Memory profiler results after optimization:

image

From another perspective, if we slightly rename a couple of methods in the implementation above, so that use can notice some meaningful logic for Controllers in MVC application:


private static void GetUsersAction()
{
    // 1. Load byline a set of records from a file or DB into memory.
    var users = LoadUsers();
    // 2. For each column of the record change the value to someone other value.
    var usersDTOs = MapToDTO(users);
    // 3. Save the results of transformation into a file or DB.
    OkResult(usersDTOs);
 }

One important note before code listing: most of the important libraries like EntityFramework, ASP.net MVC, AutoMapper, Dapper, NHibernate, ADO.net and etc expose/consume IEnumerables sources. So, it means in the example above that LoadUsers may be replaced by an implementation which uses EntityFramework, for example. Which loads data row by row from the DB table, instead of a file. MapToDTO may be replaced by Automapper and OkResult may be replaced by a 'real' implementation of IActionResult in some MVC framework or our own implementation base on network stream, for example:


private static void OkResult(IEnumerable<User> users)
{
    // you can use a networksteam implementation
    using(StreamWriter sw = new StreamWriter("result.txt")) 
    {
        foreach(var user in users)
        {
            sw.WriteLine(user.FirstName + ';' + user.LastName);
         }
      }
}

This 'mvc-like' example shows us that we still able to predict and calculate a memory footprint also for Web-application. But in this case, it will be depends on requests count also. For example, the non-functional requirements may sound in this way: «Maximum memory amount for 1000 request not more then: 200KB per user object x 1000 requests ~ 200MB».

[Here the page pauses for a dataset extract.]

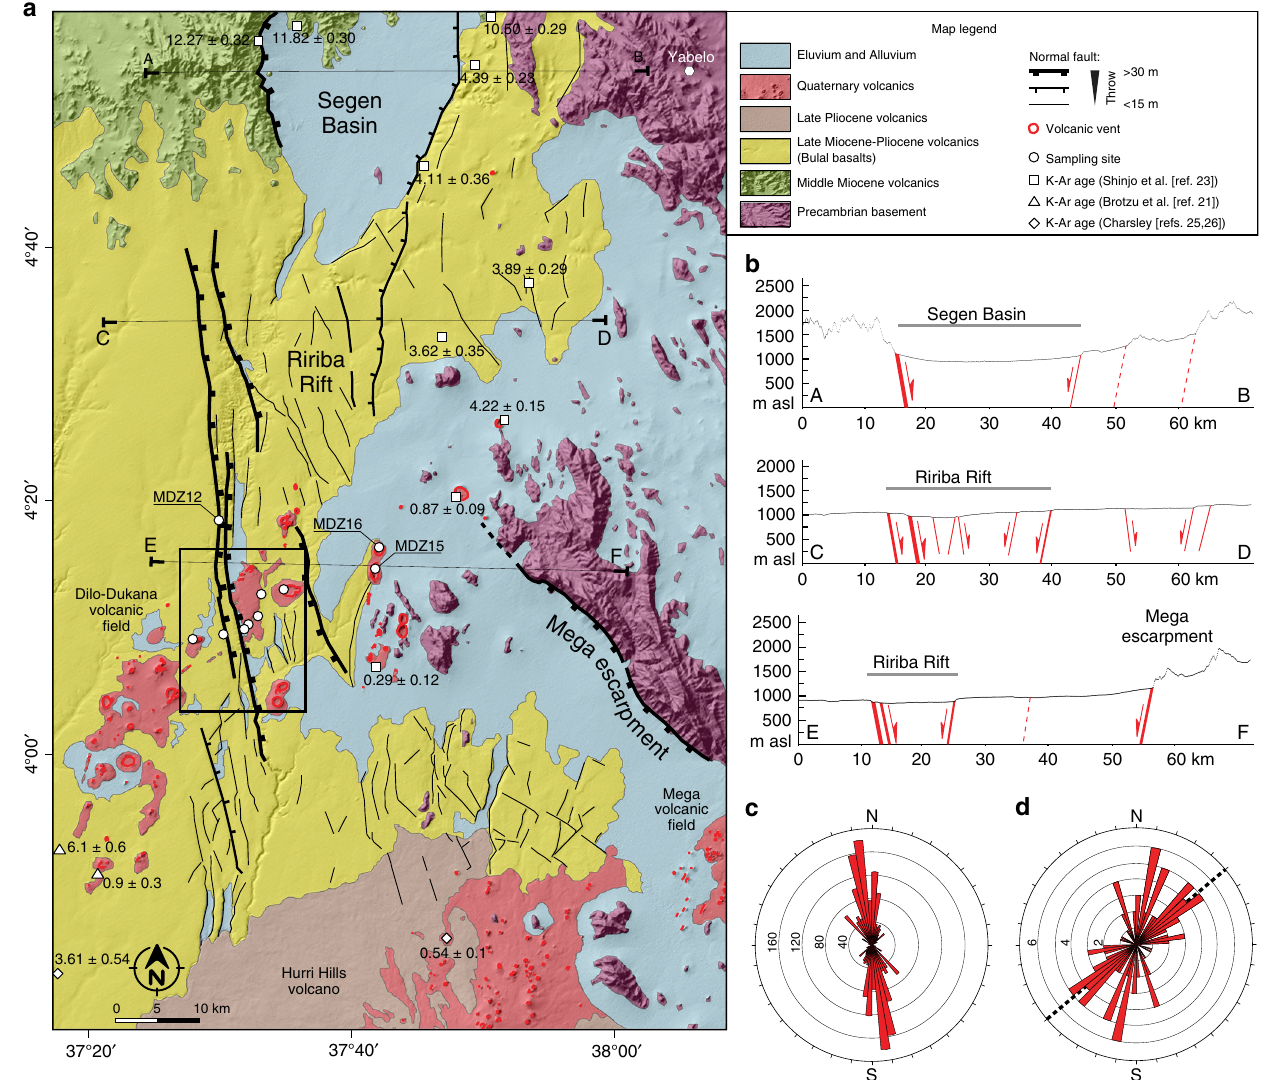
Fig. 2 Geology of the Ririba rift. a Geological map superimposed on a SRTM (Nasa Shuttle Radar Topography Mission) digital elevation model. White dots labelled ‘ MDZ + number ’ indicate rock samples. Black square indicates the area illustrated in Fig. 3. b Simpli fi ed structural cross-sections across the Segen Basin (A-B) and the Ririba rift (C-D, E-F). c Rose diagram illustrating plots of weighted fault azimuths. The weighting factor for each fault is the ratio between the length and the minimum length of the whole data set, such that long faults have higher ratio (weight) than short ones. The frequency of the azimuth of a fault directly relates to this ratio, the longer the fault the higher its frequency. d Rose diagram illustrating plots of the elongation of volcanic vents; the dashed black line indicates the overall elongation of the Dilo-Dukana volcanic fi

Such calculations are very useful for performance optimization in case of scaling the web application. For instance, you need to scale your web application on 100 containers/VMs. So, in this case, to make a decision about how much resources you should allocate from hosting provider, so you can adjust the formula like this: 200KB per user object x 1000 requests x 100VMs ~ 20GB. Moreover, this is the maximum amount of memory and this is amount is under the control of your project's budget.

I hope that information from this article will be helpful and allow to save a lot of money and time in your projects.